Matter of Clermont Tenants Assn. v New York State Div. of Hous. & Community Renewal
2010 NY Slip Op 04511 [73 AD3d 658]
May 27, 2010
Appellate Division, First Department
Published by New York State Law Reporting Bureau pursuant to Judiciary Law § 431.
As corrected through Wednesday, June 30, 2010


In the Matter of Clermont Tenants Association et al., Respondents,
v
New York State Division of Housing and Community Renewal, Respondent, and Clermont York Associates, Intervenor-Appellant.

[*1] Horing Welikson & Rosen, P.C., Williston Park (Niles C. Welikson of counsel), for appellant.

Himmelstein, McConnell, Gribben, Donoghue & Joseph, New York (David S. Hershey-Webb of counsel), for Clermont Tenants Association and Michael Kaye, respondents.

Gary R. Connor, New York (Jack Kuttner of counsel), for New York State Division of Housing and Community Renewal, respondent.

Appeal from order (denominated decision and judgment), Supreme Court, New York County (Walter B. Tolub, J.), entered August 10, 2009, which, in a CPLR article 78 proceeding by a tenants' association challenging respondent Division of Housing and Community Renewal's (DHCR) award of a major capital improvement rent increase to intervenor-respondent-appellant landlord, granted DHCR's cross motion to remand the matter to itself for further proceedings, unanimously dismissed, without costs.

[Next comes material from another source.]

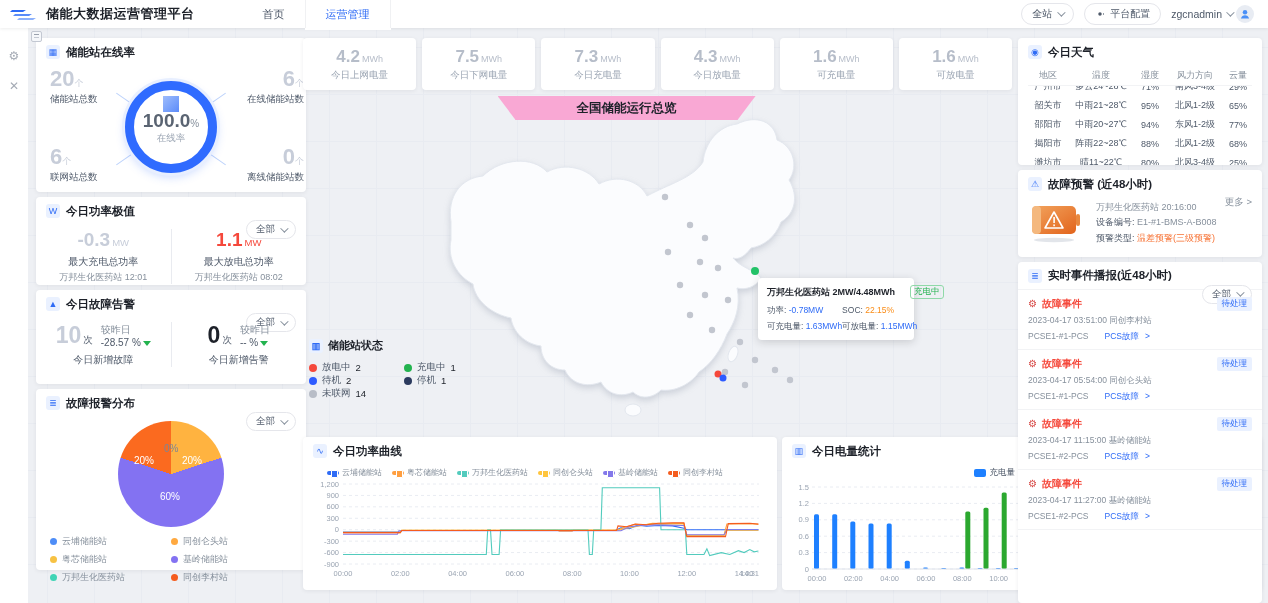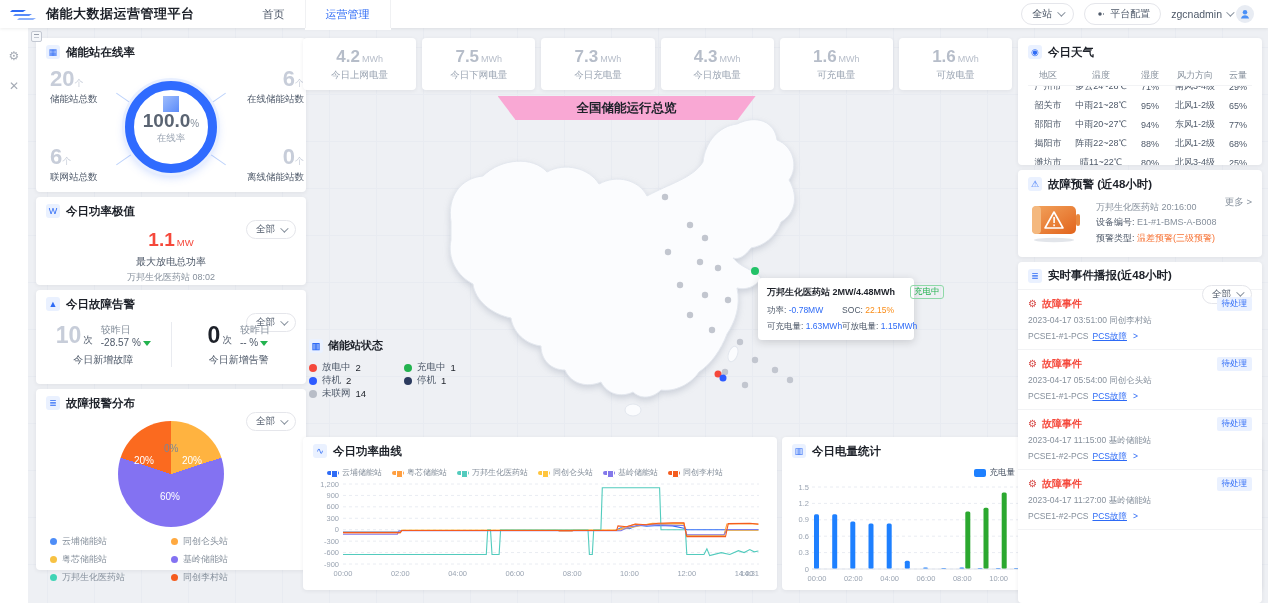"-0.3 MW" div.duo-item { html: none -> <div> <div>-0.3<span>MW</span></div> <div>最大充电总功率</div> <div>万邦生化医药站 12:01</div> </div> }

No appeal lies as of right from an order in an article 78 proceeding remanding a matter to an agency for further nonministerial proceedings (CPLR 5701 [b] [1]; Matter of Leung v Department of Motor Vehs. of State of N.Y., 65 AD2d 736 [1978]), and we decline to grant leave to appeal sua sponte. Concur—Tom, J.P., Friedman, Nardelli, Acosta and Abdus-Salaam, JJ.